Ordinary members must be kept informed. That may mean members receiving a copy of the annual report--although I recognise that in the agriculture and retail sectors, both of which have large numbers of members, the costs may prove prohibitive. Participation rates in the democratic procedures of co-operatives vary greatly. In worker co-ops rates are generally high, although they decline as organisations increase in size--not invariably, but usually. Credit unions and housing co-operatives tend to have lower participation rates, depending on size and circumstance. Perhaps understandably, retail societies, with their large numbers of consumer members, are at the bottom of the participation league. Rarely do more than one in 100 of their members participate.

I believe that democracy is important enough for co-operative societies to carry out a democratic audit. The registrar should therefore have a monitoring role to ensure that societies are democratically as well as financially sound.

I hope that my remarks have sufficed to show that, far from being a relic of the Victorian era, the co-operative movement is innovative, flexible and responsive to the demands of a changing society.
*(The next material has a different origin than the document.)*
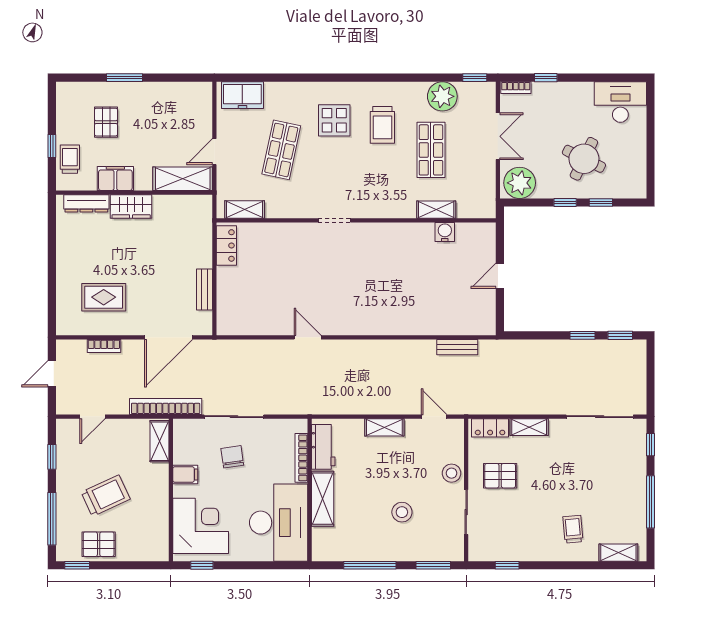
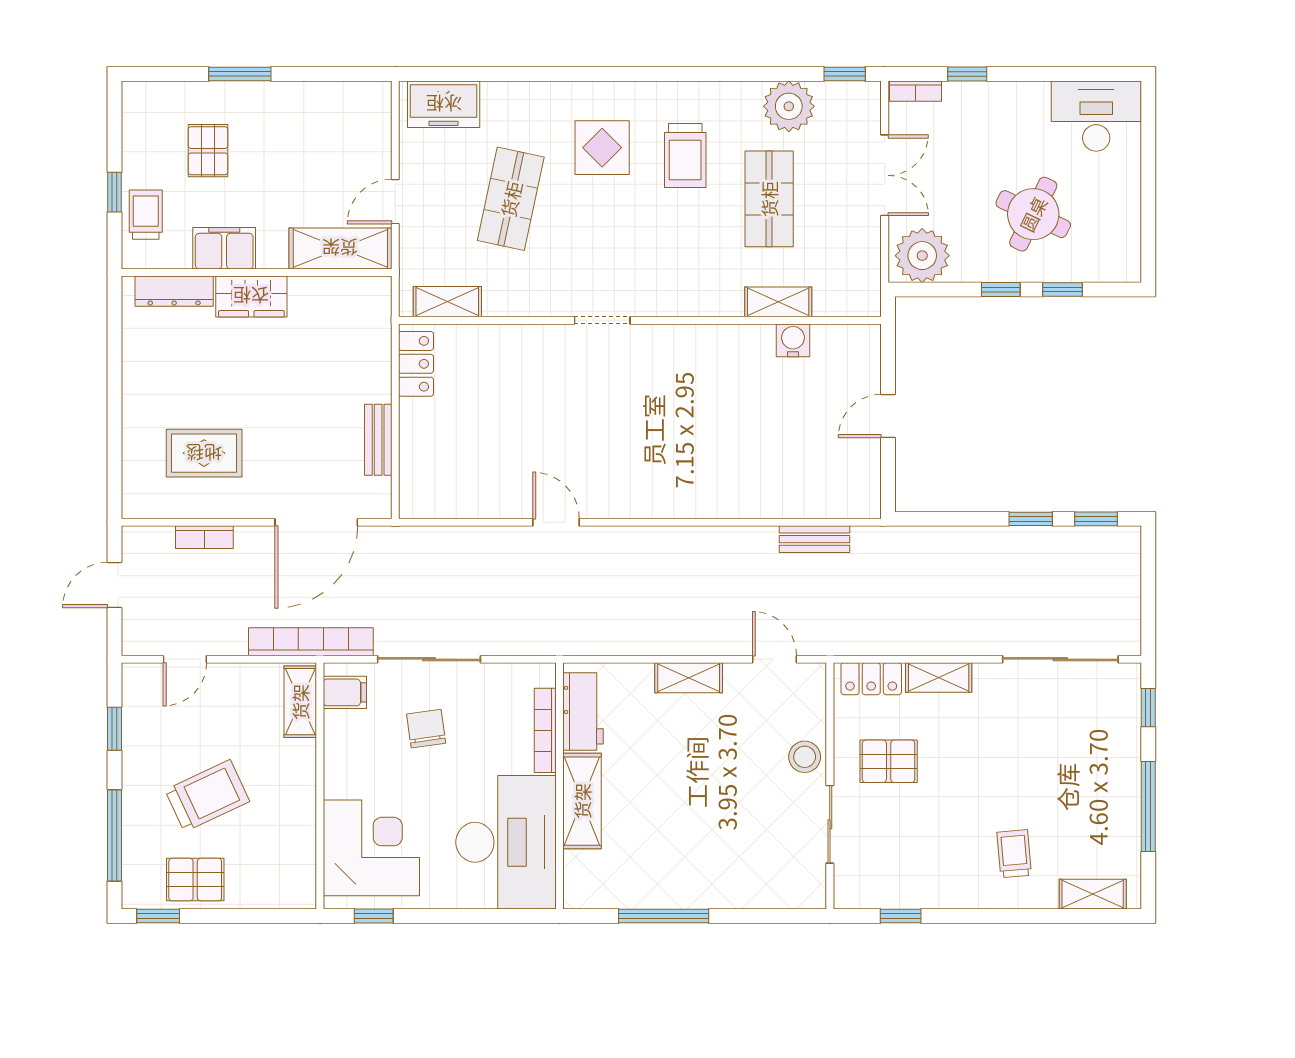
filing cabinet: (185, 475) -> (345, 692), moved
stool: (402, 512) -> (719, 824), removed
window: (433, 565) -> (773, 916), removed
Over the past 30 years, there have been numerous problems, and major obstacles to the movement's success still lie ahead. The movement also has many strengths and opportunities for future expansion.

I remain confident that the co-operative movement will continue to make a significant contribution, not only to the economic well-being of the country but in providing an opportunity for its members to contribute to the social and community objectives that form an integral part of its work.